Aucun des membres fondateurs de CH-EU-Investigation n’en font partie. Les statuts, qui ont aussi été rédigés pour refléter l’esprit du projet, sont formels à ce sujet (Statuts). François Schaller, qui se définit comme souverainiste non-identitaire, est membre passif du Parti libéral radical (PLR). Toute sa trajectoire de journaliste et essayiste témoigne abondamment de son indépendance intellectuelle et politique. Si des mouvements ou leaders politiques, quels qu’ils soient, veulent participer au financement de bilatinvestigation.ch, ils sont bienvenus. Une limite a été prévue pour des raisons d’indépendance précisément (Modalités du crowdfundig). 

François Schaller est-il encore actif dans L’Agefi?

Les actifs de L’Agefi ont été transférés dans une nouvelle société appartenant à un actionnaire privé qui s’est aussi engagé à couvrir les créances obligatoires et privilégiées dans le cadre d’un sursis concordataire. François Schaller sera encore dans le conseil d’administration de l’ancienne société jusqu’à la fin de la procédure. Il est possible qu’il signe encore des articles dans L’Agefi, bien que ce ne soit pas le cas actuellement. 

Qui seront les collaborateurs de bilatinvestigation.ch? Des journalistes?

Il ne serait pas raisonnable de former une équipe avant de connaître les moyens à disposition. Ce n’est qu’à ce moment-là qu’il sera possible de fixer les profils, les temps de travail, les types de mandat. Il n’est pas exclu qu’il y ait des journalistes. Les moyens à dispositions détermineront le genre d’investigation, qui devra passer par le terrain, au-delà des chiffres, statistiques et modèles économiques ou politiques. 

François Schaller est à la fois président de l’association et directeur de recherche de bilatinvestigation.ch. Est-ce vraiment de la bonne gouvernance?

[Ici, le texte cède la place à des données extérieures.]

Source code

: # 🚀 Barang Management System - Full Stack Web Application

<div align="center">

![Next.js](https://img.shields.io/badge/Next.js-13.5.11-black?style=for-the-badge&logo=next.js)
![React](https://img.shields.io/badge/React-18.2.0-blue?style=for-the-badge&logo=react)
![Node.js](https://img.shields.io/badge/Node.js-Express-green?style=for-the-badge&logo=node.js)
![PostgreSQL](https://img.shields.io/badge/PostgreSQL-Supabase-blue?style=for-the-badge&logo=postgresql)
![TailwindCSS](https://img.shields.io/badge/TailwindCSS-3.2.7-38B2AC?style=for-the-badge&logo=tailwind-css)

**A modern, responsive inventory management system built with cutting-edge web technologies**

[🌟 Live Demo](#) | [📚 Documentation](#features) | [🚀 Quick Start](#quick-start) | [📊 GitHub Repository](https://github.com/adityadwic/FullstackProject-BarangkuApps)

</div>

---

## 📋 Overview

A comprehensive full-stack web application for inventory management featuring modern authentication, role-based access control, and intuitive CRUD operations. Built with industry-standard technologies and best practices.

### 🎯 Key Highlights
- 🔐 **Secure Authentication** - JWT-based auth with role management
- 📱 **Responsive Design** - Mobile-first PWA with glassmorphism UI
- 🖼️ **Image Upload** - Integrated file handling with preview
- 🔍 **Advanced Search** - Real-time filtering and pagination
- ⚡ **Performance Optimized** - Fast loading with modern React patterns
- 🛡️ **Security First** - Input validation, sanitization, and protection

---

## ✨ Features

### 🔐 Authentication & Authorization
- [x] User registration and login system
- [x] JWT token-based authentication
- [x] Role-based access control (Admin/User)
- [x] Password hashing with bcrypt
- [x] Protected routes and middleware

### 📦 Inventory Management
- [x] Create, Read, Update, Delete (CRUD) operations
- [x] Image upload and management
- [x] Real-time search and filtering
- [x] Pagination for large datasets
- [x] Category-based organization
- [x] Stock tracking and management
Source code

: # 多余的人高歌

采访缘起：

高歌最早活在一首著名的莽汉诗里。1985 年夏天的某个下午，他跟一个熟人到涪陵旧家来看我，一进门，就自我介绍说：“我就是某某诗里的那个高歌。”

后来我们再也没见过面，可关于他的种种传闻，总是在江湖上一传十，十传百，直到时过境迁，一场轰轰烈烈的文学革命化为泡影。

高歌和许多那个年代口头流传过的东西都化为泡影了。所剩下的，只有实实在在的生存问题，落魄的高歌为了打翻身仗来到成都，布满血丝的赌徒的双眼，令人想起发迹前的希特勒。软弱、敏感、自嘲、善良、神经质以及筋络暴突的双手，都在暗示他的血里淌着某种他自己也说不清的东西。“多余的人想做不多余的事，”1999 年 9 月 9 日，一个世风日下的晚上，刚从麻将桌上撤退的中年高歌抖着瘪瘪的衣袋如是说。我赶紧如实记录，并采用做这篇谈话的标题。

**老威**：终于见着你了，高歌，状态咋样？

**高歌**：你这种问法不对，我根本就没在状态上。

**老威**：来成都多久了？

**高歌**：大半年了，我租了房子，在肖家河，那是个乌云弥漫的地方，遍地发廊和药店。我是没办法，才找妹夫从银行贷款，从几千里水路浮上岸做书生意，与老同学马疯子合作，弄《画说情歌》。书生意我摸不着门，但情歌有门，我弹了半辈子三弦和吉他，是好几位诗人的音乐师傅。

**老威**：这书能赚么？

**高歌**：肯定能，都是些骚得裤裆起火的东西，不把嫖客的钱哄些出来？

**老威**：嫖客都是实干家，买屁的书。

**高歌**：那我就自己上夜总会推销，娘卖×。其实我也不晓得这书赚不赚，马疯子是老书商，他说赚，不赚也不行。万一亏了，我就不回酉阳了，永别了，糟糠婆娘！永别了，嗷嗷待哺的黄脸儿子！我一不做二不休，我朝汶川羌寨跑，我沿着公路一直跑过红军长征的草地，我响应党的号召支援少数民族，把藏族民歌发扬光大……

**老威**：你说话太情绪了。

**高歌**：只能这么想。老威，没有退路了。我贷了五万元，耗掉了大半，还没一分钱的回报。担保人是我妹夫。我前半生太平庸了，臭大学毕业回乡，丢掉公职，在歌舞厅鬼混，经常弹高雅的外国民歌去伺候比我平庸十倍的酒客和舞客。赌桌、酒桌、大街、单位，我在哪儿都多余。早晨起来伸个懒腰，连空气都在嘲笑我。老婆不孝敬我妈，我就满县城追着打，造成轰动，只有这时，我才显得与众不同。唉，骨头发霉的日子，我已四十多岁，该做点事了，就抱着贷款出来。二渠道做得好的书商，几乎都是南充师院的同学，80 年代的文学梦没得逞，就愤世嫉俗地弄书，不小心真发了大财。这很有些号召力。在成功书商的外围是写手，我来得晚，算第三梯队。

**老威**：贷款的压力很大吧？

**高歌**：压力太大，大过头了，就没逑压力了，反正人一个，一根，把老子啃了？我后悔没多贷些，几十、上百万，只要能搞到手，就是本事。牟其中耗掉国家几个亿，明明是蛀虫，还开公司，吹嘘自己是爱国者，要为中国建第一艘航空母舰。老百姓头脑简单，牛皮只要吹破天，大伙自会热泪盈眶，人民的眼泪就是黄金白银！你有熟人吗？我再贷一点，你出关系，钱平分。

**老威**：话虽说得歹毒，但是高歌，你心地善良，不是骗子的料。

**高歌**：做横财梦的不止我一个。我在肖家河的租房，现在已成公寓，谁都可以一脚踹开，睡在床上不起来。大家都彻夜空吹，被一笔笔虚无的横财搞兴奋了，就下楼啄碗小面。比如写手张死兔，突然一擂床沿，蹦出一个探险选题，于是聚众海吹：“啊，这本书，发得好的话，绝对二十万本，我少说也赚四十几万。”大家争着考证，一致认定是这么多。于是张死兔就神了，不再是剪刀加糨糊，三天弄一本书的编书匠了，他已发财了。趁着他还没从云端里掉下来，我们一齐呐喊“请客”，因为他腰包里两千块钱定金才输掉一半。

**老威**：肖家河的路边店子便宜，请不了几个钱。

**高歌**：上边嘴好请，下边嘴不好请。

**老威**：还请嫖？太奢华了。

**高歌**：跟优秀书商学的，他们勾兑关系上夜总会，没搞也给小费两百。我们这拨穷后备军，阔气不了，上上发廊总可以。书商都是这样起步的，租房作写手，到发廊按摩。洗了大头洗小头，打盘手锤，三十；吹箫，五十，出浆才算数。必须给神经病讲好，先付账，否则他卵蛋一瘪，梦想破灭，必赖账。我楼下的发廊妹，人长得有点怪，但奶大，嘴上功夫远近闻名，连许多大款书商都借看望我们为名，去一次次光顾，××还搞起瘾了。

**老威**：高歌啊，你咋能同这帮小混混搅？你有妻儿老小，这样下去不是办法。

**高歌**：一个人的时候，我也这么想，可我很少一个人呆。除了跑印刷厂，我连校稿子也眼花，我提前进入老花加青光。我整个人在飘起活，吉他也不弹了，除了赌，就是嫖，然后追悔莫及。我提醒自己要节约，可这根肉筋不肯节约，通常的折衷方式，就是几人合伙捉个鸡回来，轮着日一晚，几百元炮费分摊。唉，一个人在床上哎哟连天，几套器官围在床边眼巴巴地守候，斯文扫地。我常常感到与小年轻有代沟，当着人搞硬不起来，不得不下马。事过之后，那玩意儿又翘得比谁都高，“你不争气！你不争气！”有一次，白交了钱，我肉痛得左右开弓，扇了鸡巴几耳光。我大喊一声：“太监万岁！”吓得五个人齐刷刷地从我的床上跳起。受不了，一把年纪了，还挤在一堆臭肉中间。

C’est une configuration de départ, de lancement, qui durera probablement jusqu’à la fin de la première phase: les dix investigations sur les Bilatérales I. Si l’association et le site deviennent des entités plus durables d’investigation sur la politique européenne de la Suisse, ce sera certainement différent.   

Les fonds obtenus par financement participatif seront remboursés tout de suite et intégralement si le seuil de 300.000 francs n’est pas atteint. Qui prend le risque financier en avançant les coûts de préparation et réalisation du site et du crowdfunding?

François Schaller et Antoine Spillmann.